A “generation-skipping household” refers to households consisting of grandparents and grandchildren, with one generation missing in between. In 2010, the percentage of such households was 2.26 %, an increase of 0.37 % from 2000. It was also 3.37 times as many as in 1990 and 3.23 times as many as in 1982. Among these households, 16.6 % were in cities, 32.1 % were in towns, and 51.2 % were in rural areas. This indicates that it was very common for a young couple to leave the countryside and work in the city, while leaving their children behind with their grandparents. Although these households should be counted as two-generation households in terms of their format, from the perspective of generation difference, they are closer to three-generation households. Although the in-between generation does not live with the other two, the economic interaction among these generations is often frequent (regularly sending money back home and so on). The couples also frequently visit their parents and children back home and to a certain extent fulfill the responsibilities of childcare and elderly care. Since the couples often travel to the southern and eastern parts of the nation where the economy is more developed and can thus earn a much higher income, their ability to fulfill their family obligation—particularly their economic ability to take care of their children and parents—is strengthened.
It is worth pointing out that the generation-skipping household in rural areas and some of the elderly-only households (i.e., only parents are left behind) are forced residence arrangements that may be temporary. As the new model of urbanization pushes forward, the rural-urban development become more balanced, and the policy of residence registration undergoes reform, the problems that come with the generation-skipping household are likely to be assuaged.
The four censuses of 1982–2010 all show that the number of only-couple nuclear households is rapidly growing. This is due to the fact that more middle-aged and elderly couples are no longer living with their grown-up children, and more young couples are delaying childbearing. Furthermore, some young and middle-aged couples are not having children at all. This results in a large quantity of double income no kids (DINK) households.
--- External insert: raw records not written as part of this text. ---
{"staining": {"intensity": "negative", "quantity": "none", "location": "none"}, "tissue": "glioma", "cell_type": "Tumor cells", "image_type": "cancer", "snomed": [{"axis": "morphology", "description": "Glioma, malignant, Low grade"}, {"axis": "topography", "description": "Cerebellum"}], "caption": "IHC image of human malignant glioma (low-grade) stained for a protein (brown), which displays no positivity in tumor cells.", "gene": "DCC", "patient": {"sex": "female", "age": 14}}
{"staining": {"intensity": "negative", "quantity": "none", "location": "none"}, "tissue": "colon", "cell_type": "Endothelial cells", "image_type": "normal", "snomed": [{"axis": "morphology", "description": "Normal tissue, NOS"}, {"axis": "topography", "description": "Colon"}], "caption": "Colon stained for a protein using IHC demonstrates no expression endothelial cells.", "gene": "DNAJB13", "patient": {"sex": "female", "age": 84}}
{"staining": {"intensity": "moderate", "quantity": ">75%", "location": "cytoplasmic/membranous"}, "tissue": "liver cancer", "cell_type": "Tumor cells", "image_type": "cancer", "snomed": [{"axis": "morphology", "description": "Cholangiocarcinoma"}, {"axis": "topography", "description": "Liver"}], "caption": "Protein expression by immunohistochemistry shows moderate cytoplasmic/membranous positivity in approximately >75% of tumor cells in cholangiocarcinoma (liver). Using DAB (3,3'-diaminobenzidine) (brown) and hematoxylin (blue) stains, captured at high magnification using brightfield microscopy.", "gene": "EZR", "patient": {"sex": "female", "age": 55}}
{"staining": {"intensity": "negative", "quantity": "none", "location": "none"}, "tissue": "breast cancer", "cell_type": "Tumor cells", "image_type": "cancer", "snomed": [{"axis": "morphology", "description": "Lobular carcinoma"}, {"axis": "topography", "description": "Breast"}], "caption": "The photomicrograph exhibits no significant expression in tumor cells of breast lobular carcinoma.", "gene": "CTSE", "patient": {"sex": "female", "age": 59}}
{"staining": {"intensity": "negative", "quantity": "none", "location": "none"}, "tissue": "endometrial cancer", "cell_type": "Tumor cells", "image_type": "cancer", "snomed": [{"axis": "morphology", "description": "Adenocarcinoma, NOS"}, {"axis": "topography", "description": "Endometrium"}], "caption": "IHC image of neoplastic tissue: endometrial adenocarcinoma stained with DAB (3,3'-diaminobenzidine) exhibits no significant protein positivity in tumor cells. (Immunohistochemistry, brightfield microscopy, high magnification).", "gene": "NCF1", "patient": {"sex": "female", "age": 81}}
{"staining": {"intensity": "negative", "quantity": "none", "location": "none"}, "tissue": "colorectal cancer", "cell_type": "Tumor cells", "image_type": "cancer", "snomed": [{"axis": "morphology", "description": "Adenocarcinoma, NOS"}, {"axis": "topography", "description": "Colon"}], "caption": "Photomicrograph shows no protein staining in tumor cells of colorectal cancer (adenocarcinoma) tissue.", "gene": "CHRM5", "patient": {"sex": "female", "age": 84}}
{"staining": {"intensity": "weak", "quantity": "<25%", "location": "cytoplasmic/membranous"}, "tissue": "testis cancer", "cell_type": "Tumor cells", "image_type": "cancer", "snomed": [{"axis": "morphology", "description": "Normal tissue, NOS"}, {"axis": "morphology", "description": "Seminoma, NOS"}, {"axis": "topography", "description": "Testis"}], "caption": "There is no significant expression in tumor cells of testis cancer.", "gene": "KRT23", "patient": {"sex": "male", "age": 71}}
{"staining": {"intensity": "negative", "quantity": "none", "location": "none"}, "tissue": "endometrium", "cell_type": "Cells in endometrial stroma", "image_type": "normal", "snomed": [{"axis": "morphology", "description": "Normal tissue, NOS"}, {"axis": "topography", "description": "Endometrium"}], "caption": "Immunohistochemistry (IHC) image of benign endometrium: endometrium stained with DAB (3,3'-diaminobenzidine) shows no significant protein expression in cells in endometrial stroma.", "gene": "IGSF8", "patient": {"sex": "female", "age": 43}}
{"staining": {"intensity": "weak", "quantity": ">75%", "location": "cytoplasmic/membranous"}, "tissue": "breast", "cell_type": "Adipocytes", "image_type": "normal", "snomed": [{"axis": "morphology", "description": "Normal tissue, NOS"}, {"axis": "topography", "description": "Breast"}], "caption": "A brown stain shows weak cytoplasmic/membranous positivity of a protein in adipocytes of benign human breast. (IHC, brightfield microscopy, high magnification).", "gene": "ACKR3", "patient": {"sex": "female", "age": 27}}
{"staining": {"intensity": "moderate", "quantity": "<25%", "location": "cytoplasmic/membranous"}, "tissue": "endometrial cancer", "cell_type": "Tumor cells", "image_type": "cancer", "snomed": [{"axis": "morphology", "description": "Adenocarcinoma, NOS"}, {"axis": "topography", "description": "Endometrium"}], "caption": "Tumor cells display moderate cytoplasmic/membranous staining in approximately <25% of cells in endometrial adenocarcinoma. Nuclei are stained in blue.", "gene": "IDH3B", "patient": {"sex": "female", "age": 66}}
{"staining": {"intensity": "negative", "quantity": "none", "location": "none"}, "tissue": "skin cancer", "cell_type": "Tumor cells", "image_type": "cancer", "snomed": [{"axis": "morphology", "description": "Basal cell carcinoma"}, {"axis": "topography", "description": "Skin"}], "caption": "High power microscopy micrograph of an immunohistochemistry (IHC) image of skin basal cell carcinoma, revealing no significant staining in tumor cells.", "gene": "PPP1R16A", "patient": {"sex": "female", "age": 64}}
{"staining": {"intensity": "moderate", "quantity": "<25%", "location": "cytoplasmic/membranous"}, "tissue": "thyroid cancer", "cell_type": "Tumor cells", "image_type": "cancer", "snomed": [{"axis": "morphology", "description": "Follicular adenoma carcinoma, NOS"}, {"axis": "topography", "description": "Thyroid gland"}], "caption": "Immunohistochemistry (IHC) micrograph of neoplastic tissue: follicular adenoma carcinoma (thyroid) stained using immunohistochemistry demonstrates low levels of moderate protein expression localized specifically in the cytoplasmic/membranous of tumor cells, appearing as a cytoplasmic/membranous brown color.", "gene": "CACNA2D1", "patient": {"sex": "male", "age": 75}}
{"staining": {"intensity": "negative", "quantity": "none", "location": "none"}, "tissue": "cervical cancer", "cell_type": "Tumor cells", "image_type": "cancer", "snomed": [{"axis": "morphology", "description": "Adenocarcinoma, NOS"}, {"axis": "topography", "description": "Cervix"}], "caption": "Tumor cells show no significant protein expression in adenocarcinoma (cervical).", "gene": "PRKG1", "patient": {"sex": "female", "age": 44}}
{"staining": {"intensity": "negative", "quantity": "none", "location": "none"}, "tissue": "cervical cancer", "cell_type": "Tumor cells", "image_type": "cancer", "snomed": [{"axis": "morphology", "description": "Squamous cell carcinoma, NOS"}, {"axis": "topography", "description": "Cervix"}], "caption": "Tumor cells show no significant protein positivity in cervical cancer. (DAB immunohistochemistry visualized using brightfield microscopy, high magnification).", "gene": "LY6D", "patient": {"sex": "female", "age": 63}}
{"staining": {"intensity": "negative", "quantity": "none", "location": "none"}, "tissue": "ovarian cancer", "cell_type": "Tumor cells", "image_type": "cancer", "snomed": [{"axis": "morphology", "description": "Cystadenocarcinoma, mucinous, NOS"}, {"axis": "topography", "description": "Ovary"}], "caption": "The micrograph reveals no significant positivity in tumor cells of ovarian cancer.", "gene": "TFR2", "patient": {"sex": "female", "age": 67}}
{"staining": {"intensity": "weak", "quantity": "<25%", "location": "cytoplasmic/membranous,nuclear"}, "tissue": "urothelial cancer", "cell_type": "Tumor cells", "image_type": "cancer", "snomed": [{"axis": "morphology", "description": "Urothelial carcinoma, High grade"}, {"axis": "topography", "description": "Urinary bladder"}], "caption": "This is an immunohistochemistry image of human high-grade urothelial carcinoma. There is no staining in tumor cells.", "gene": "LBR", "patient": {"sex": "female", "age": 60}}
There is no clear definition of a DINK household from a demographic or sociological perspective. The couple in a DINK household “are able to procreate, but actively choose not to, or forced not to out of subjective or objective reasons.”Footnote 1 Thus, it cannot be defined simply by whether one has children. According to the preliminary results of a 2013 study carried out by Fudan University on the social transformation in the Yangtze Delta area and targeting the generation born in the 1980s, 4 % of young people aged 24 to 27 are not planning to have children. The rate drops quickly to 2.4 % for the age group 29 to 32. This indicates an unstable inclination toward childbearing among young people. As time passes, “young” DINK households may quickly transform into standard nuclear households and thus no longer belong to the DINK category. Thus, the author chose only-couple households aged 35 to 49 in urban areas as the target population. They have a relatively stable inclination toward childbearing, although their ability to have children has been weakened. Although this may be a rather narrow definition for a DINK household, the sixth census shows there were still as many as 411,000 DINK households in 2010, several times greater than 20 years ago.